RECORDS FOR THIS TASK ->
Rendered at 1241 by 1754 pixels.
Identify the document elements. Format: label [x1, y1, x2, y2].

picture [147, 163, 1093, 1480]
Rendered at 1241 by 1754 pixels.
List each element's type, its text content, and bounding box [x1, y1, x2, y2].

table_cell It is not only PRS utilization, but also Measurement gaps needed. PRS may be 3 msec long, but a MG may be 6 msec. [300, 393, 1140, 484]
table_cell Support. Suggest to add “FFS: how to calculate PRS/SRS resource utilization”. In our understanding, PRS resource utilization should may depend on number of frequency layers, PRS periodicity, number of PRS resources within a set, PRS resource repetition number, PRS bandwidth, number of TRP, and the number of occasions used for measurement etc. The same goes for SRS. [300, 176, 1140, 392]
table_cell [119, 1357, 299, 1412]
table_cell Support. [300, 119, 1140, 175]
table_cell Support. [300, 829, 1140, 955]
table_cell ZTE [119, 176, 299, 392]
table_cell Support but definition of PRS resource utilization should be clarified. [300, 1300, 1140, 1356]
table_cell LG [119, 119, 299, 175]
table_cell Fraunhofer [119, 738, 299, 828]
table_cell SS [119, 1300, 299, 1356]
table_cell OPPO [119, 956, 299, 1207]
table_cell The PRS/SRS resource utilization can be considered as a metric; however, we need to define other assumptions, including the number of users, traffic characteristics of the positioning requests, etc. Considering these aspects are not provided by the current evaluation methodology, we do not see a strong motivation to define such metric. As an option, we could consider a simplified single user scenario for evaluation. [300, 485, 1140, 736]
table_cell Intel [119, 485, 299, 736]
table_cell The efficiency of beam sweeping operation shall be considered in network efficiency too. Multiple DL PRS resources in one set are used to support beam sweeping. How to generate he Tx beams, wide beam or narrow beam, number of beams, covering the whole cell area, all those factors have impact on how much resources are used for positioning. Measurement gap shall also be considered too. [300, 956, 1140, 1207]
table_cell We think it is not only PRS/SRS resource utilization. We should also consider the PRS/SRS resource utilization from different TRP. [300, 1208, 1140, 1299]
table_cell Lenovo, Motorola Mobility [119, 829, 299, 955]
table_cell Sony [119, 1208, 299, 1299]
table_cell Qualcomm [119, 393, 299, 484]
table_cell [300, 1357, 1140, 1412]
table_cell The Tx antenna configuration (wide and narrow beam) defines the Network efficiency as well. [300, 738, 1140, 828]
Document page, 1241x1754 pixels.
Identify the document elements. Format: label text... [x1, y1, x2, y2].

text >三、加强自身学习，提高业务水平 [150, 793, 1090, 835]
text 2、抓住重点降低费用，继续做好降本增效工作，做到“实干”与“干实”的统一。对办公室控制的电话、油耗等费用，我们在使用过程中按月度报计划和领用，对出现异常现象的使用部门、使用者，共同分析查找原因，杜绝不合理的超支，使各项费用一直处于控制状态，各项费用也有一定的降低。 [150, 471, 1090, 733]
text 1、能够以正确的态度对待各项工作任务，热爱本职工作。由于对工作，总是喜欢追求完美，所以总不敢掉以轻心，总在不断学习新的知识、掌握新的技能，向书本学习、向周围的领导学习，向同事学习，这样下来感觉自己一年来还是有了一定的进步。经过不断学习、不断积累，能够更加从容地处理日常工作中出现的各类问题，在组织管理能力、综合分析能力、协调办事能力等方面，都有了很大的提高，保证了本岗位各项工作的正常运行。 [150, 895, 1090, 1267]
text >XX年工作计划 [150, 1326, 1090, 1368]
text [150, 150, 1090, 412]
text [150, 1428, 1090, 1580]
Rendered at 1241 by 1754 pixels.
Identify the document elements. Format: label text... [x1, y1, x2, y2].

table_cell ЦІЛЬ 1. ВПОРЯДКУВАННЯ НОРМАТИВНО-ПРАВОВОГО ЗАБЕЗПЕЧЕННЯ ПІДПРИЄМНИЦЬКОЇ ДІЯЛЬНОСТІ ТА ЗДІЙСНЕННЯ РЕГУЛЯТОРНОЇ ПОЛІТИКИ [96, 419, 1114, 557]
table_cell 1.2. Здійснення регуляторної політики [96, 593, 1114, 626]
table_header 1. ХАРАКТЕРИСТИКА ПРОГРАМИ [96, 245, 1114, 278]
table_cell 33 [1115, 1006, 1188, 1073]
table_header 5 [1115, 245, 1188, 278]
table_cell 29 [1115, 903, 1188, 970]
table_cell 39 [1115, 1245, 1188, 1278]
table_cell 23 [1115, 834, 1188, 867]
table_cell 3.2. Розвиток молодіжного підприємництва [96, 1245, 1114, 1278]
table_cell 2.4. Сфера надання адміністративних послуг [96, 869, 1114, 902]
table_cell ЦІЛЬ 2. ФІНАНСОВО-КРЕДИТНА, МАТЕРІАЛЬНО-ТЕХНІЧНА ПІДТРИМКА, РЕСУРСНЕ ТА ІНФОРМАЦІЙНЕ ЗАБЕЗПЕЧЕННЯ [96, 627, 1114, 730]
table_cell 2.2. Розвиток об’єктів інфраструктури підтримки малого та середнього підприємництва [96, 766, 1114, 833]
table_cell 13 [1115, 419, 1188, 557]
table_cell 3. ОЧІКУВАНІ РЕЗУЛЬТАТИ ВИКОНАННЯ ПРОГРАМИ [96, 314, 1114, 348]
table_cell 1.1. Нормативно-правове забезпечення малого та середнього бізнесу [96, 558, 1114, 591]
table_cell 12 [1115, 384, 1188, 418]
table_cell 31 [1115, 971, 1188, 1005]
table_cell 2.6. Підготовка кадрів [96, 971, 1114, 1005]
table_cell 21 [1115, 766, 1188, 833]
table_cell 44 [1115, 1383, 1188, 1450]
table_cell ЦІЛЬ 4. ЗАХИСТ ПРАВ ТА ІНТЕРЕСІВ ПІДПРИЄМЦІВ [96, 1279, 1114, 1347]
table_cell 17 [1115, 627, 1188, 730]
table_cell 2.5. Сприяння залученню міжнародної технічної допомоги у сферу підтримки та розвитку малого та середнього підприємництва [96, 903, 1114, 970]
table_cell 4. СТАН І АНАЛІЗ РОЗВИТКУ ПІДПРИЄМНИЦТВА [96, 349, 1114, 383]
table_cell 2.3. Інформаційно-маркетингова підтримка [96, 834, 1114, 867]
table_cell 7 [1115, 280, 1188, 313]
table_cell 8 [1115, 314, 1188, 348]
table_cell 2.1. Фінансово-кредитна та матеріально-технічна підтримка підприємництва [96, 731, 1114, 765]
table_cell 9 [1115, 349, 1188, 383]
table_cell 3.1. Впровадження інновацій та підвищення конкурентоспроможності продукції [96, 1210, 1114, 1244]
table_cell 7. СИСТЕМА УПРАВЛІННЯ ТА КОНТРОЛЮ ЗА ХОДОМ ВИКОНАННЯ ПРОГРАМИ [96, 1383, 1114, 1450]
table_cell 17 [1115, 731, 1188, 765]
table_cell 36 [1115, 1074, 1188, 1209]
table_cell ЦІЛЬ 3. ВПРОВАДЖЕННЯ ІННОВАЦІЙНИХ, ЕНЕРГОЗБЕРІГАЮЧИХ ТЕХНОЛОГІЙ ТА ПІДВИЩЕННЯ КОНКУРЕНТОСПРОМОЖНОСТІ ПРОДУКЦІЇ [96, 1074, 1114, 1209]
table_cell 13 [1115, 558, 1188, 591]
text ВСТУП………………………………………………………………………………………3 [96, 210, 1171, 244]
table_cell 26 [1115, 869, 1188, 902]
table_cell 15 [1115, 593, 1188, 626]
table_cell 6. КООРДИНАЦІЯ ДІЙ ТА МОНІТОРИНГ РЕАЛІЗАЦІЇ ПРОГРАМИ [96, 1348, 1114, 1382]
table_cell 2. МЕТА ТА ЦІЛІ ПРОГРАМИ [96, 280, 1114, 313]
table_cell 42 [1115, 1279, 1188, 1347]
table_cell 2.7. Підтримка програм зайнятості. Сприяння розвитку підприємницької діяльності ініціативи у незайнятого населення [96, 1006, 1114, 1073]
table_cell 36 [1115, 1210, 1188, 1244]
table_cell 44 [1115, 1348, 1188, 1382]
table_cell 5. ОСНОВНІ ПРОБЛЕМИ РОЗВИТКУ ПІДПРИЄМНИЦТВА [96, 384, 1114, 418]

ASSIGNMENT -> Find every line in the listing that has the string "ПРОГРАМИ", then give the count by itself.

COMPLETED TASK -> 5